Vittime reati violenti: occorre provare l'impossibilità di ottenere il risarcimento

Occorre dare la prova dell'impossibilità della vittima di conseguire il risarcimento del danno da parte del responsabile del reato, per ottenere dal giudice la condanna dello Stato a corrispondere l'indennizzo previsto dalla direttiva 2004/80/CE del 29.04.2004.
Lo ha stabilito il Tribunale di Torino con sentenza n. 2067/2017, pubblicata il 18 aprile 2017, rigettando la domanda di parte attrice per difetto di prova sul punto.
Nella sentenza il Tribunale torinese ha stabilito che è necessario verificare se la parte attrice ha dimostrato la sussistenza dei presupposti per la tutela dei diritti riconosciuti dalla direttiva non attuata dallo Stato. La finalità della detta direttiva si evince dal considerando 10 in base al quale <<Le vittime di reato in molti casi non possono ottenere un risarcimento dall'autore del reato in quanto questi può non possedere le risorse necessarie per ottemperare a una condanna al risarcimento dei danni, oppure può non essere identificato o perseguito>>.
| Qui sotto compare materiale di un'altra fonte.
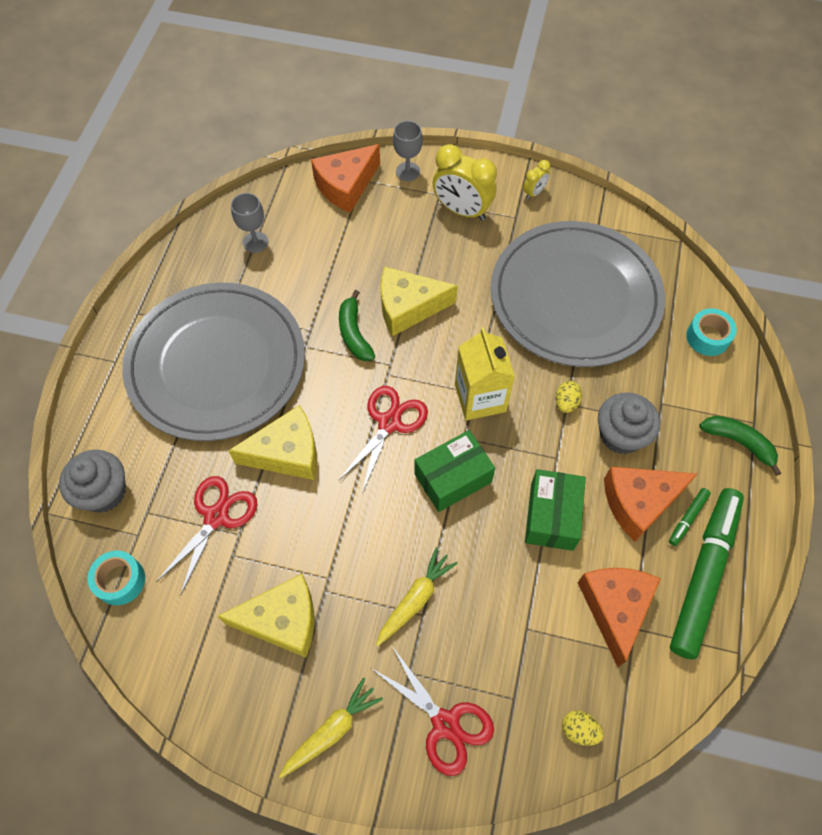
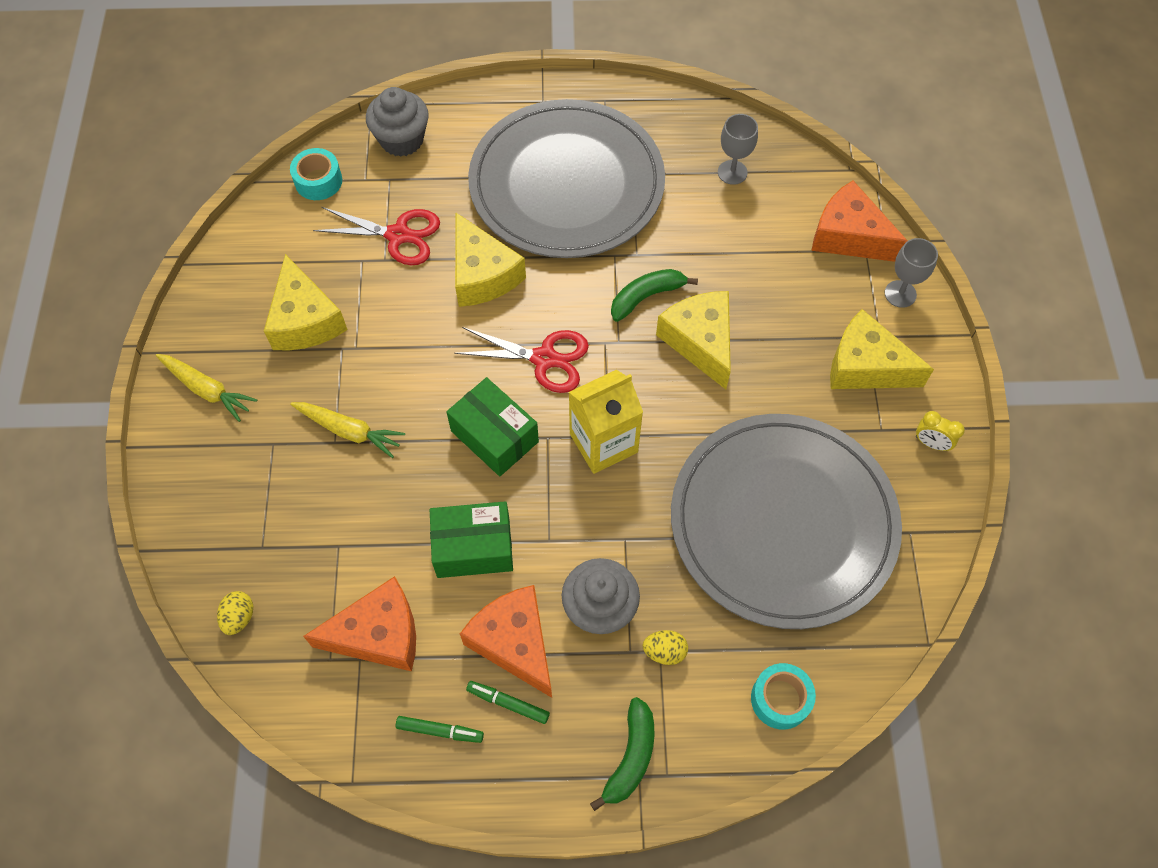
camera: 75 degrees right, 0 degrees up
(445, 723) = (227, 487): red scissors -> none
(462, 210) = (865, 366): yellow clock -> yellow cheese
(566, 403) = (625, 538): yellow egg -> yellow egg (664, 651)
(703, 574) = (440, 731): green marker -> green marker, size x0.40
L'indennizzo a carico dello Stato è dunque cogente solo in presenza del presupposto dell'impossibilità di esercitare la pretesa nei confronti del responsabile in quanto incapiente o non identificato.
Ciò si evince, prosegue il giudice torinese, oltre che dalla citata norma europea, anche dalla giurisprudenza comunitaria; in particolare, tra l’altro, dalle conclusioni dell'Avvocato Generale presso la Corte di giustizia europea, presentate il 12 aprile 2016 nella causa C-601/14 promossa dalla Commissione europea contro la Repubblica italiana, definita con la sentenza dell'11 ottobre 2016, nelle quali vi sono plurimi riferimenti al presupposto dell'insolvenza o mancata identificazione del responsabile.
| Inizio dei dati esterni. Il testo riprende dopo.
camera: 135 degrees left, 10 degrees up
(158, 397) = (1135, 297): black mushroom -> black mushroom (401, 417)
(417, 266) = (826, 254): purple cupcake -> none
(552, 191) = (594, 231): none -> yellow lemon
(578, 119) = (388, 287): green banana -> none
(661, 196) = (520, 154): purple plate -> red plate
In linea con tali presupposti, anche la legge 122/2016, allo stato priva dei decreti attuativi, all'articolo 12 ha previsto per il riconoscimento dell'indennizzo il requisito della preventiva infruttuosa escussione del responsabile.
Nel rigettare la domanda di parte attrice il Tribunale di Torino afferma che <<difetta (…) non solo qualsivoglia previo tentativo di escussione (…), ma altresì un principio di prova documentale attestante indagini patrimoniali negative>>.
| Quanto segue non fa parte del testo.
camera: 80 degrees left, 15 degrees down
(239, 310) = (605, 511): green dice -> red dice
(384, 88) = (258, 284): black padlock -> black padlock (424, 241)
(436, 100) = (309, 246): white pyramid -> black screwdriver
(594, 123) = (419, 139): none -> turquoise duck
Anche se non è necessaria la “prova rigorosa” del preventivo non utile esercizio di azioni risarcitorie nei confronti dei responsabili e della loro non solvibilità, essa non può ritenersi in “re ipsa” e nemmeno fondata su presunzioni, occorrendo, quanto meno, un principio di prova documentale attestante l'espletamento di indagini patrimoniali negative.